***** Dataset records *****

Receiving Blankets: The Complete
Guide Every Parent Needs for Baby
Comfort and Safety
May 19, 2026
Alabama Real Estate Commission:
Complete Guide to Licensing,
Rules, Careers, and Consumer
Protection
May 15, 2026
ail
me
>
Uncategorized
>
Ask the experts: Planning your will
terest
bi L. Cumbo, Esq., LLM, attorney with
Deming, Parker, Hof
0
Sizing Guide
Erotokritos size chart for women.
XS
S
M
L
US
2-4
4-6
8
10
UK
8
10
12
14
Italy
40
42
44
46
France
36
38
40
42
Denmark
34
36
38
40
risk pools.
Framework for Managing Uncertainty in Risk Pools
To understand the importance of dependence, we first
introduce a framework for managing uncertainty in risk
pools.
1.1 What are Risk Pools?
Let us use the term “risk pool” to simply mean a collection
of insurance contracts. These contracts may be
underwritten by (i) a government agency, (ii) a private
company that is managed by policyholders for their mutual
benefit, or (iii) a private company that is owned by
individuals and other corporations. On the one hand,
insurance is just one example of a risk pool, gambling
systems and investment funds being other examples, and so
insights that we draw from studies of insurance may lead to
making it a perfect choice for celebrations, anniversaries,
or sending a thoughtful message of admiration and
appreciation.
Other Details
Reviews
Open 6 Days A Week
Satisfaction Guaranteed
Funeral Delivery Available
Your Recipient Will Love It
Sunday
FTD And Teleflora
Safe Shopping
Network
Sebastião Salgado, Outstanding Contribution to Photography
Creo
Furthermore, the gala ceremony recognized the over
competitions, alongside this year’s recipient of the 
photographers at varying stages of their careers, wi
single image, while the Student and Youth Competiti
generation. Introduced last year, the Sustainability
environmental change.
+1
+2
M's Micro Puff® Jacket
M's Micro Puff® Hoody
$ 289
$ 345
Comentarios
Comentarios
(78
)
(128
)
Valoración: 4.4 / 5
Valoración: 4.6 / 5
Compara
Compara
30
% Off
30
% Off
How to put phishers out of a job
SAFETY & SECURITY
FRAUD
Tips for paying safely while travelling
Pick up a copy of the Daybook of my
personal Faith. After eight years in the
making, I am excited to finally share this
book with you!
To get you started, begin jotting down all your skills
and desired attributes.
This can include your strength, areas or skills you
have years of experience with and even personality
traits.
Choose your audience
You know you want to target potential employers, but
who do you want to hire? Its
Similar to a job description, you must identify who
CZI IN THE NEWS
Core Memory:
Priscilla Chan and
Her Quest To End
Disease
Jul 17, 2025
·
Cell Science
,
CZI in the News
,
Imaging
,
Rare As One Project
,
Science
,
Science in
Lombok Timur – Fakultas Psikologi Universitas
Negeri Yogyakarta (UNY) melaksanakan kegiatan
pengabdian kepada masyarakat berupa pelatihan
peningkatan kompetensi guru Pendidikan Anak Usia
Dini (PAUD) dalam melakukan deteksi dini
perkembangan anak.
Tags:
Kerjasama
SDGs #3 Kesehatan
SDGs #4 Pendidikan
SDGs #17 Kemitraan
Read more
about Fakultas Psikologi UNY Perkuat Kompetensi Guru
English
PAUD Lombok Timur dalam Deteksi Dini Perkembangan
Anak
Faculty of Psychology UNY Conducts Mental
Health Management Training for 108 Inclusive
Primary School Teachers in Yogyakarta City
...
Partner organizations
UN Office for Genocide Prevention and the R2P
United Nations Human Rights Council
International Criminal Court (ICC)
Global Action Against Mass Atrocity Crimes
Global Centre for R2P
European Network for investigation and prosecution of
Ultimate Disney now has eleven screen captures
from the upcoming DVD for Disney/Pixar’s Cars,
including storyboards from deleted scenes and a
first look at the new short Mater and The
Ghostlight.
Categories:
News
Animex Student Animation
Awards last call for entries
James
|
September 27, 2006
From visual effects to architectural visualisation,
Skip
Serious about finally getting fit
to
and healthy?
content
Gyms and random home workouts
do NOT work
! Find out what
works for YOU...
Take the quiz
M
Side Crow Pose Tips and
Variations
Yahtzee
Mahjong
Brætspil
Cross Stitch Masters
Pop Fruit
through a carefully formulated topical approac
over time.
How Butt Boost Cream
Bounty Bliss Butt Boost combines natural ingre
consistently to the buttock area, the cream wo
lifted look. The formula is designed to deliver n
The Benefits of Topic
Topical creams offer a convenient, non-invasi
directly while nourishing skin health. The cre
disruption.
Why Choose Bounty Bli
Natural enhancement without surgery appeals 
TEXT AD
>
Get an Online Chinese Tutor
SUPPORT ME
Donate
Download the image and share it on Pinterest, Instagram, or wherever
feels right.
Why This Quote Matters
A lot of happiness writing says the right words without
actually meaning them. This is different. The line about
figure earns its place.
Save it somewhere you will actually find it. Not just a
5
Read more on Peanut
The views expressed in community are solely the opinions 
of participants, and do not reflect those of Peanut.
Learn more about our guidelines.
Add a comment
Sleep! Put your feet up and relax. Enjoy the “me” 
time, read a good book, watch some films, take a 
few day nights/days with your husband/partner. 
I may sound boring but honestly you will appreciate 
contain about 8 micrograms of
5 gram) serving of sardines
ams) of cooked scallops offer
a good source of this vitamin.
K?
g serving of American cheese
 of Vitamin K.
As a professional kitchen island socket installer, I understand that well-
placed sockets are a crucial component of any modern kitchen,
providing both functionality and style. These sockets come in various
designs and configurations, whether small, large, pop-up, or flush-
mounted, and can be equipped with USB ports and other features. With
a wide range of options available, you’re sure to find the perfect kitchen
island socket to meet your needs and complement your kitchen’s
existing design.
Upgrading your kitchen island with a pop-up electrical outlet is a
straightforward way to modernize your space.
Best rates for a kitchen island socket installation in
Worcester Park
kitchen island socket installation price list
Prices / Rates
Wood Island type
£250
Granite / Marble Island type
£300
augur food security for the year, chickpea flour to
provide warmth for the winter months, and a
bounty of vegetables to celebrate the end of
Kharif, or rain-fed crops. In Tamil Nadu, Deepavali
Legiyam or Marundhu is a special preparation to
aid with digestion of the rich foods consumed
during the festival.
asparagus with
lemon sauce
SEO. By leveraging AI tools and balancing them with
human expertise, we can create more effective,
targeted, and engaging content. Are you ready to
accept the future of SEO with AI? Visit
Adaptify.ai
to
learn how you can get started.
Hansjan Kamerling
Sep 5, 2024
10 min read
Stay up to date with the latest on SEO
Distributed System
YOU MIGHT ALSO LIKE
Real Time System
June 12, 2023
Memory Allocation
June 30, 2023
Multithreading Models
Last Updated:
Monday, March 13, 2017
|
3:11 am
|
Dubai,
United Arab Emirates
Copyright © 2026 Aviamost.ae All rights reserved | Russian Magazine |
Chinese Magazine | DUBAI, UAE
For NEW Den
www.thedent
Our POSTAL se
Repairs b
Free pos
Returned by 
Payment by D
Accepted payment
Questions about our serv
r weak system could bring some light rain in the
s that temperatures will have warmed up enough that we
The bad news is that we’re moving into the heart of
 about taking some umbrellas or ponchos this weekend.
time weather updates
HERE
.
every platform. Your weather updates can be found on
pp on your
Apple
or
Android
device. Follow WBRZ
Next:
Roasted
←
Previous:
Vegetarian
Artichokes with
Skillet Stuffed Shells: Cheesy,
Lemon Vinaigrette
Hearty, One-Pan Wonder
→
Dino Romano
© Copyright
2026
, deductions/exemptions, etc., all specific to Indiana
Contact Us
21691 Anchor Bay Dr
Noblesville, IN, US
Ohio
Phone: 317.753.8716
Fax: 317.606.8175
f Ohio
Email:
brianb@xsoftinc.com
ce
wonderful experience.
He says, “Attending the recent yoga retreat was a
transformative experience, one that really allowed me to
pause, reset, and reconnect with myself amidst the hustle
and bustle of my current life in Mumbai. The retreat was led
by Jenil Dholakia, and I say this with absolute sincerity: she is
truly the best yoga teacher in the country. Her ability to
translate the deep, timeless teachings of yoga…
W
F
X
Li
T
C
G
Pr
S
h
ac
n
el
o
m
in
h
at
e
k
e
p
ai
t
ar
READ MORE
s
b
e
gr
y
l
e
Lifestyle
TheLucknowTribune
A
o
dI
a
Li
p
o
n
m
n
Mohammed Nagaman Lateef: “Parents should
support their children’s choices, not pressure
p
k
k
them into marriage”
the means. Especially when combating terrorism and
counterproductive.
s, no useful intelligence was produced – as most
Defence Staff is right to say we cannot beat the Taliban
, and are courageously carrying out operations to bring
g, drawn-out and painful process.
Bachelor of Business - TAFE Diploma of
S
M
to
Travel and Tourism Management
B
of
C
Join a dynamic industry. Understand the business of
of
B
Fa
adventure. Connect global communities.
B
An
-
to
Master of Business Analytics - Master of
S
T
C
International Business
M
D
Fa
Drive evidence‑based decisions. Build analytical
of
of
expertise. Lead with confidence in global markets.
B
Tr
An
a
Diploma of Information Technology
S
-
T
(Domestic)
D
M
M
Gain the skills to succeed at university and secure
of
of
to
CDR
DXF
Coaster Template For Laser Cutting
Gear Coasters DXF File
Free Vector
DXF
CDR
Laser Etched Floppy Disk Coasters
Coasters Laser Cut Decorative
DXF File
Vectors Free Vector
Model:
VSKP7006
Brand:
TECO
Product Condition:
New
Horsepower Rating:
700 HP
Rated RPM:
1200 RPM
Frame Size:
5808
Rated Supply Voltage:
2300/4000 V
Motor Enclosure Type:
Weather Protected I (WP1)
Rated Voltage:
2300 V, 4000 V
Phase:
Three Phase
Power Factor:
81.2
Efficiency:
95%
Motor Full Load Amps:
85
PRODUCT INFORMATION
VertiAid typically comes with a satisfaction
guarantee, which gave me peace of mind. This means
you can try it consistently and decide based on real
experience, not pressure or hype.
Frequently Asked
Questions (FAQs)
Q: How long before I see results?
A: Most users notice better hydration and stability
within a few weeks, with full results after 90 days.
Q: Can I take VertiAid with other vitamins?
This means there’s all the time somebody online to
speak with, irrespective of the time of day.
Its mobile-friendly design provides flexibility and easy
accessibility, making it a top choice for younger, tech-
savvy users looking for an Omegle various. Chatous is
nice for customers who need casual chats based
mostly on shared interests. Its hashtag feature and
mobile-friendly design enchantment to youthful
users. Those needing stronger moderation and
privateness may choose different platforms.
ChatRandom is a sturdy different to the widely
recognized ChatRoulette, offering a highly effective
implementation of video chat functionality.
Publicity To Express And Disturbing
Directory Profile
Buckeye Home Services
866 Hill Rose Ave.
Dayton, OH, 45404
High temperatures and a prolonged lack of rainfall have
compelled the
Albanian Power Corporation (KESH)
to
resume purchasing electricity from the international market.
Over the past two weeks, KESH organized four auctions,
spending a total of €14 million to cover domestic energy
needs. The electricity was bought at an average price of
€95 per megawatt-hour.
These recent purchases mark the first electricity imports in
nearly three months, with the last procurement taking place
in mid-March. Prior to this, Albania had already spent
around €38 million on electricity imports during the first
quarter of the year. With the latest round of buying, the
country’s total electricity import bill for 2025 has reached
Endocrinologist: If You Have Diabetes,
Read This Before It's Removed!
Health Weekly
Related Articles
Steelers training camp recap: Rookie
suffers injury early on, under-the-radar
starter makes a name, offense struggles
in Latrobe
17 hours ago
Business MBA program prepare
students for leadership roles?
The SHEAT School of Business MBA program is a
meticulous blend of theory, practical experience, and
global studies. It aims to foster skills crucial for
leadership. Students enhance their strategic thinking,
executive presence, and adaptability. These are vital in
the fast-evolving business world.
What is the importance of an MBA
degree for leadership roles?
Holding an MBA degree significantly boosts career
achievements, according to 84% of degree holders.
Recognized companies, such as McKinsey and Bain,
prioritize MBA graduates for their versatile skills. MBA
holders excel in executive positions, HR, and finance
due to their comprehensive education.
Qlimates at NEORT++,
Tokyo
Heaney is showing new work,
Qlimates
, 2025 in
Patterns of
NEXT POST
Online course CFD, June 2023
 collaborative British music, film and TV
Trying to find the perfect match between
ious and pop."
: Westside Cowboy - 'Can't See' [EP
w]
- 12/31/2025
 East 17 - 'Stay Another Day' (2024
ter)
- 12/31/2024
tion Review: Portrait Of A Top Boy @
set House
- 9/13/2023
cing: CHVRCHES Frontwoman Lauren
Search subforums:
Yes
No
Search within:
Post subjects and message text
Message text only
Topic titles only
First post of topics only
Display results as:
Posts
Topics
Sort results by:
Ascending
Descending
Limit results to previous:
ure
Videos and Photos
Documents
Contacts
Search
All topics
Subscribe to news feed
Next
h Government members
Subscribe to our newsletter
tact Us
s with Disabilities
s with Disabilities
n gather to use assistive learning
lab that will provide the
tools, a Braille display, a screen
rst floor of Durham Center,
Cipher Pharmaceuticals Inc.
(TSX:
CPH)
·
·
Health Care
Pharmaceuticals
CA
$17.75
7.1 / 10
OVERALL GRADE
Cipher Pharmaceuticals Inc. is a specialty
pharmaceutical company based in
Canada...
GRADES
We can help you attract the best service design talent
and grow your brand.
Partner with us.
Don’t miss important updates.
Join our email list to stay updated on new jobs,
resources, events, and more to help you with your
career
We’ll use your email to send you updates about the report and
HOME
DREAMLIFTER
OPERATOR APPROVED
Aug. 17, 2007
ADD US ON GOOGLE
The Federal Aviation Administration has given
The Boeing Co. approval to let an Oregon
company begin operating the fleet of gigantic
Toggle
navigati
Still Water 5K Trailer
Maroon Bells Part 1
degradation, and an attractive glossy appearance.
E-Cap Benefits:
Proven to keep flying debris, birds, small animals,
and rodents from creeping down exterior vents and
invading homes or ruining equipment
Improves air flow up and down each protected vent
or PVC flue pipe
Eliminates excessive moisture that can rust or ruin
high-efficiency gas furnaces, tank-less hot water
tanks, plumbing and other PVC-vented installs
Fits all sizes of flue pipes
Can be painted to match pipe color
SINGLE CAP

*****

Exercise description
If a line in the material contains "users", show it.

Response box
A: Most users notice better hydration and stability
savvy users looking for an Omegle various. Chatous is
users. Those needing stronger moderation and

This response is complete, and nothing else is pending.